A primeira edição do Life manual de instruções, de Georges Perec. Eu a encontrei, por acaso, no mercado de domingo de Saint-Aubin em Toulouse. Eu não conseguia acreditar. Todos eram barracas de comida, exceto por um homem que vendeu alguns livros. Peguei a cópia e examinei-a com extrema cautela. O vendedor percebeu minha emoção, aproximou-se de mim e disse: “Que bom que é você quem vai tirar”. Ele não acrescentou outra palavra. Ele deixou comigo pelo modesto preço de seis euros.
Que livros você deu ou poderia dar muitas vezes?
Não me lembro de ter dado o mesmo livro várias vezes. Acho que os últimos livros que distribuí foram La marca del publisher, de Roberto Calasso; Armand, de Emmanuel Bove; e El gaucho insufrible, de Roberto Bolaño.

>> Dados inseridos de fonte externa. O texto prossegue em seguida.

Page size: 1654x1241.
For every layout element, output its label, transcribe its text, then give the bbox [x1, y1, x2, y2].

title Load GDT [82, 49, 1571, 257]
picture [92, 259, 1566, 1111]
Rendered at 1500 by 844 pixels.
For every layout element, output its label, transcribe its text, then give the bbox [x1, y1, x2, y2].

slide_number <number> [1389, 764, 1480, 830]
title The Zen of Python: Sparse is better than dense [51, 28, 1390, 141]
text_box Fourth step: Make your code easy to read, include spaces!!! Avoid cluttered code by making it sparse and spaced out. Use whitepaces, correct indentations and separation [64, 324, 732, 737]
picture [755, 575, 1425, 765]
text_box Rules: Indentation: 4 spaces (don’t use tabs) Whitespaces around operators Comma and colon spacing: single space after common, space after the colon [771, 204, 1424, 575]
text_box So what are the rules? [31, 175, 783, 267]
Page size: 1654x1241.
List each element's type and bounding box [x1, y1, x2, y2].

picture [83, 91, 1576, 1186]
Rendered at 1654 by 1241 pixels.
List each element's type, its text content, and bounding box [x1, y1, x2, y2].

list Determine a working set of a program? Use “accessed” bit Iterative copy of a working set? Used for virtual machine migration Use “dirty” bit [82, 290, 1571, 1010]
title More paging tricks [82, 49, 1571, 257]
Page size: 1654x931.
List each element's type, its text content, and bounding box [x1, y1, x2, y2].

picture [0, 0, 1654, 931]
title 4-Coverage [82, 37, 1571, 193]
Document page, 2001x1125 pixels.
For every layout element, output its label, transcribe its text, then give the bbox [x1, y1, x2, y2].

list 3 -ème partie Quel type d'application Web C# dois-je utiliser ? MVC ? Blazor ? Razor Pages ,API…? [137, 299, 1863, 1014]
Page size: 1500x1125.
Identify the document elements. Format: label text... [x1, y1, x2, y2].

Sua editora favorita —ou coleção—.
A editora francesa POL Seu editor Paul Otchakovsky-Laurens fundou a editora logo após a morte de seu amigo Georges Perec. O logotipo representa uma figura do jogo go que aparece na página 566 das Instruções de Vida de Uso e significa “eternidade”. Eternidade é o último livrinho que Perec publicou em vida, um poema em verso livre, livre de Ooulip. É uma editora com um catálogo excepcional.
Seu livro mais caro.
Uma pequena antologia de poemas de Musset que um bom amigo, fã de livros antigos, me deu de presente. É uma edição do início do século XX. Eu realmente gosto do Musset.
Um livro roubado.
No meu caso, a coisa mais próxima de um livro roubado é um livro não devolvido. O diretor da minha tese me emprestou The Real San Ginés, de Jean de Rotrou, e ainda tenho aqui, com a consciência pesada que isso acarreta. Agora eu sempre devolvo os livros que eles me emprestam.
O que a leitura deu a você?
A possibilidade de me deixar, viajar muito e longe para voltar com mais sensibilidade e menos preconceito. Mas, acima de tudo, muita felicidade.